Çukura düşen bir karınca, minik adımları ile yukarı doğru tırmanıyor, tam çukurdan çıkacağı anda ayağının altındaki toprak zerreleri kayıyor ve karınca tekrar çukurun dibine düşüyor.
Fakat hiç vakit kaybetmeden tekrar tırmanış başlıyor. Yine düşüyor, yine tırmanıyor, bu iş defalarca tekrar ediliyor. Kim bilir kaçıncı teşebbüsten sonra karınca çukurdan çıkmayı başarıyor. Yani bir karınca, kendi boyundan çok büyük bir çukurdan çıkmak için defalarca tırmanmak zorunda kalıyor ve her düşüşten sonra yeniden tırmanışa geçiyor.
Biz de günlük yaşantımız içinde bir çok zorluklarla karşılaşıyoruz . Zira hayat yolu, çok çeşitli tuzaklar, barikatlar ve çukurlarla doludur. Gaflet dereleri, günah çukurları, nefis ve şeytanın tuzakları, geçim derdi, hastalık, ihtiyaç ve zaruret gibi zorluklarla her an karşı karşıya bulunuyoruz. Bu badirelerin bazılarında küçük bir gayretle kurtulup yolumuza devam ederken, bazılarından kurtulmak için de çok büyük çabalar sarf etmek zorunda kalıyoruz.

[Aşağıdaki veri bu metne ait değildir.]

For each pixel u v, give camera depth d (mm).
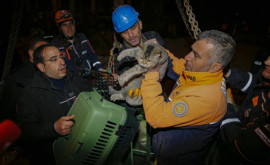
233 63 7637
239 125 1549
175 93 1664
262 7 11070
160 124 1529
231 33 10977
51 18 10219
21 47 7039
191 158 1731
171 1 11711
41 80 1998
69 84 2197
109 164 1835
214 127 1539
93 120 1499
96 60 3562
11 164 2062
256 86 1767
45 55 1966
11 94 2256
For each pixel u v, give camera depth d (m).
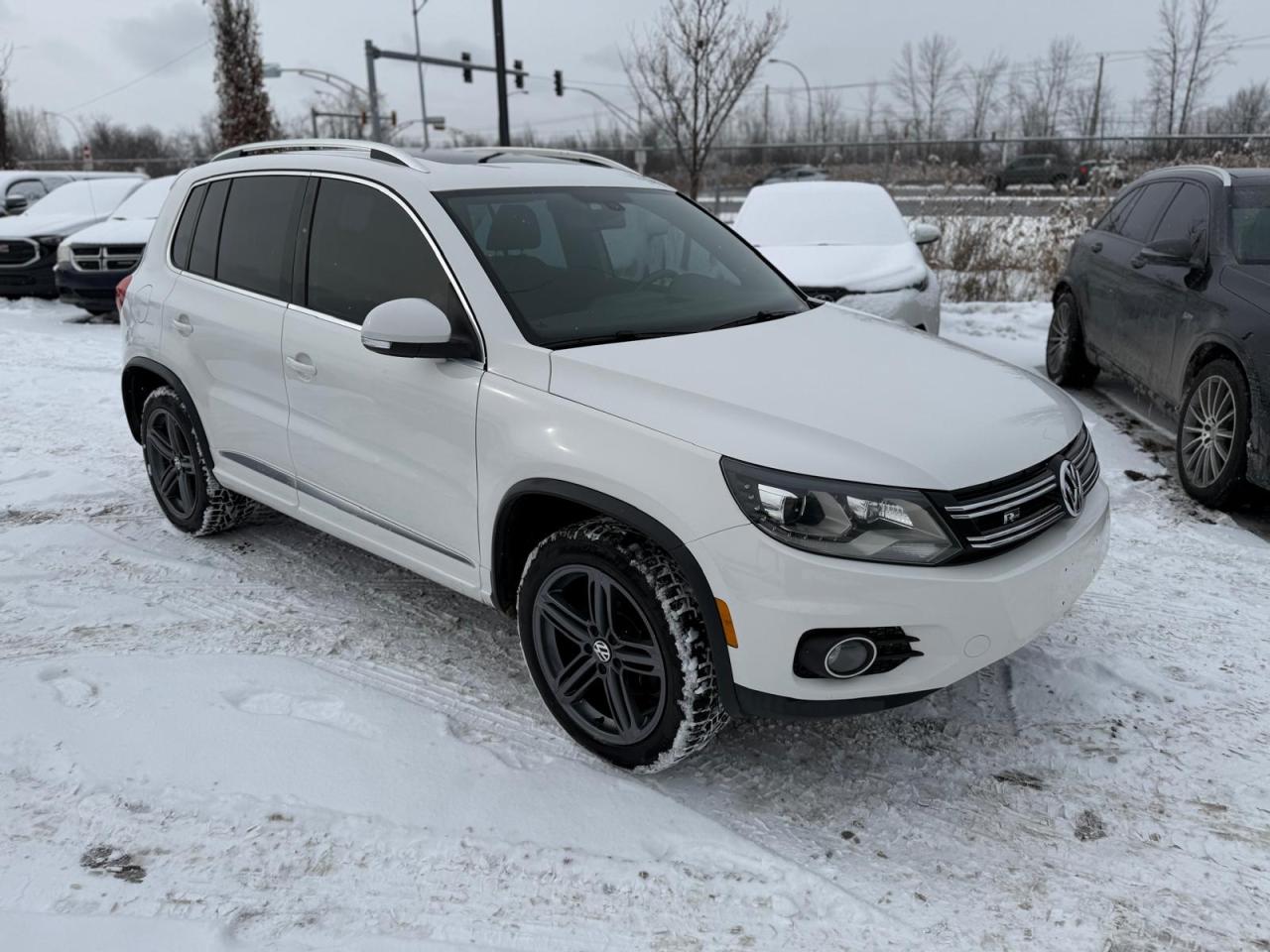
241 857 2.54
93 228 11.38
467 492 3.11
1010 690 3.34
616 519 2.74
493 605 3.21
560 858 2.56
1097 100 45.84
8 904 2.36
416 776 2.87
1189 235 5.62
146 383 4.80
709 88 15.46
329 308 3.58
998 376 3.18
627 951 2.28
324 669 3.49
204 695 3.28
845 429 2.61
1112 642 3.64
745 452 2.52
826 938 2.31
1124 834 2.67
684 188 17.72
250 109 24.59
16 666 3.46
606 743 2.92
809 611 2.45
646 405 2.72
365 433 3.43
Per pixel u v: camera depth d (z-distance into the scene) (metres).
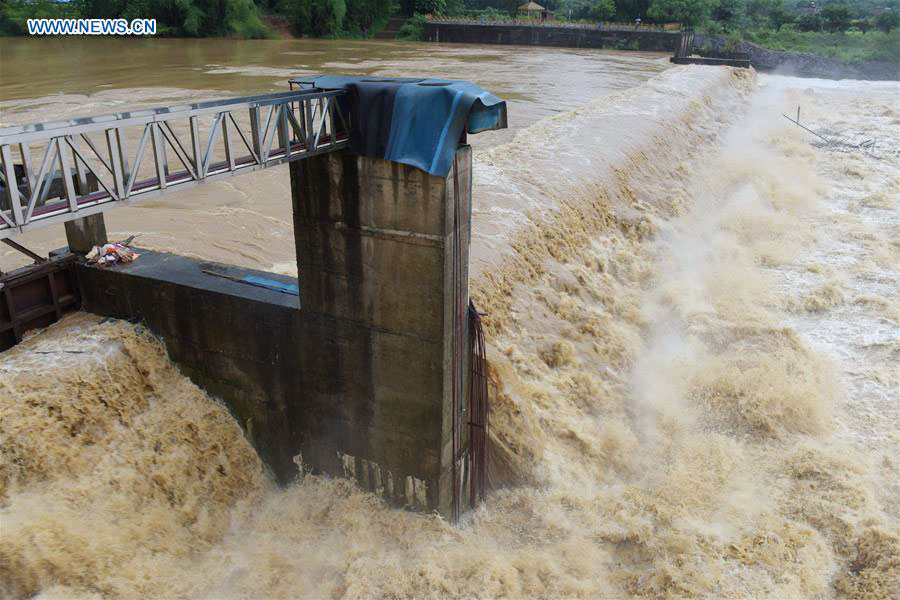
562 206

İnsan olarak, âcizlik, fakirlik, hüsran ve nisyan gibi noksanlarımız olduğu gibi, azim, gayret, ümit, şevk, tevekkül ve teşebbüs gibi meziyetlerimiz de mevcuttur. Fakat nedense çok defa meziyetlerimiz yerine noksanlarımız ön plana çıkıyor. Zorluklar karşısında hemen pes edip teslimiyet bayrağını çekiyoruz. Sonra da “kaderimiz böyleymiş” diyerek kendi kusurlarımızı kadere havale ediyoruz.

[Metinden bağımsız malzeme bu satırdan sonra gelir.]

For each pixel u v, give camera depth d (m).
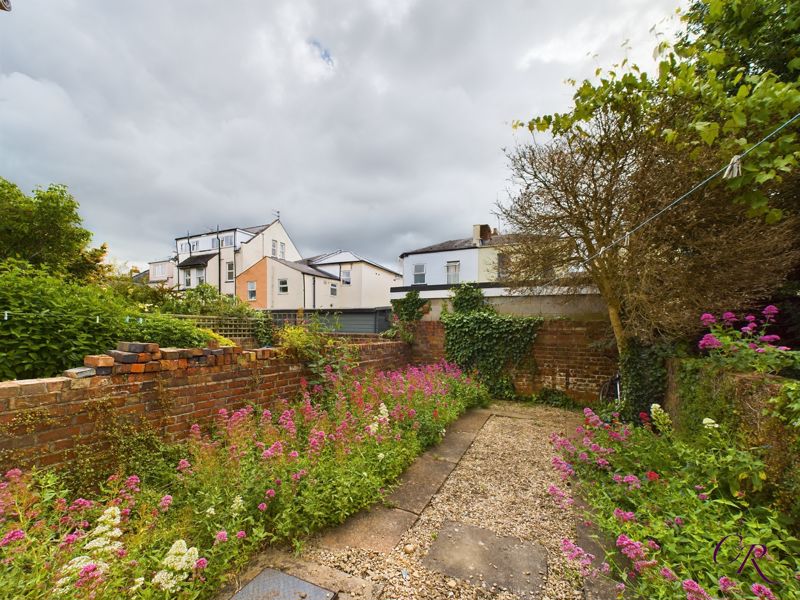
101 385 2.31
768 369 2.35
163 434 2.68
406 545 2.20
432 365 7.18
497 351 6.90
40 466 2.00
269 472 2.32
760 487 1.93
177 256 26.44
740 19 3.23
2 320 2.60
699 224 3.93
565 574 1.97
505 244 6.39
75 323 2.96
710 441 2.38
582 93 3.72
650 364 4.59
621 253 4.66
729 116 2.73
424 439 3.93
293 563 1.98
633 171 4.18
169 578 1.46
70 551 1.49
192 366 2.94
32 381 2.01
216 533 1.81
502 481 3.19
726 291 3.75
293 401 4.14
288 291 21.58
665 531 1.84
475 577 1.94
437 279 16.19
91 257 10.55
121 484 2.22
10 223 8.34
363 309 10.96
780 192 3.51
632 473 2.78
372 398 4.13
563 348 6.46
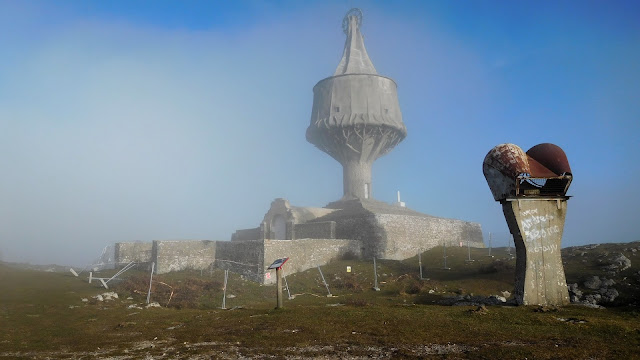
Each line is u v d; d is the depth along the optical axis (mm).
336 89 76438
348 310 22359
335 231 59594
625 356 13242
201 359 14758
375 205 69375
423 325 18406
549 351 13930
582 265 38031
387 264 49125
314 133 77938
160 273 45781
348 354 14641
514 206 23531
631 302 27328
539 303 23000
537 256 23359
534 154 24875
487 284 37250
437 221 63219
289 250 47188
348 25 84625
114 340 18438
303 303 32031
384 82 77375
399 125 76500
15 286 33156
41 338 19062
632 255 38625
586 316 19984
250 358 14609
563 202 24172
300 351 15180
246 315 23156
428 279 40656
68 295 31094
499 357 13469
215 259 51219
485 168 25031
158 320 23484
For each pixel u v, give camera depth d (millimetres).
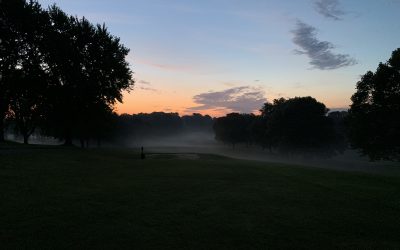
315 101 77375
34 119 52781
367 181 19375
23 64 45750
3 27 43156
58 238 8703
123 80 50125
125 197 13867
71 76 46250
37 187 15297
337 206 12812
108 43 48344
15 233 8961
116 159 33750
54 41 44688
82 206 12086
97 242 8492
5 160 23312
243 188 16547
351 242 8867
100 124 62000
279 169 25516
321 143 73188
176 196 14305
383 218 11211
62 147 43500
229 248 8242
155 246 8289
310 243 8719
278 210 12047
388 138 48438
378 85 51281
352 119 54344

Güçlükler karşısından bir karınca kadar gayret gösteremiyorsak, insanlığımızı sorgulamamız gerekir diye düşünüyorum.
Bediüzzaman Hazretleri, “yeis her kemâle mânidir” diyor. Bunun tersi olan ümit, şevk ve gayret ise, her türlü başarının anahtarıdır. Ümidin kaynağı da, imandır. “İman hem nurdur, hem kuvvettir, hakikî imanı elde eden kişi, kâinata meydan okuyabilir.”
Hayat, monoton bir yolculuktan ibaret değildir. Hayat yolculuğunun her anında karşımıza yüksek bir engel, derin bir çukur çıkabilir. Bunları aşmak için ilk teşebbüsümüzde başarısız da olabiliriz. Ama başarmak azim ve ümidi ile yeniden harekete geçersek, aşamayacağımız engel ve çıkamayacağımız çukur yoktur.
Yeter ki her düşüşün sonunda yeniden başlamasını bilelim ve başlarken de “BİSMİLLAH”ın kuvvet ve bereketinden istifade edelim.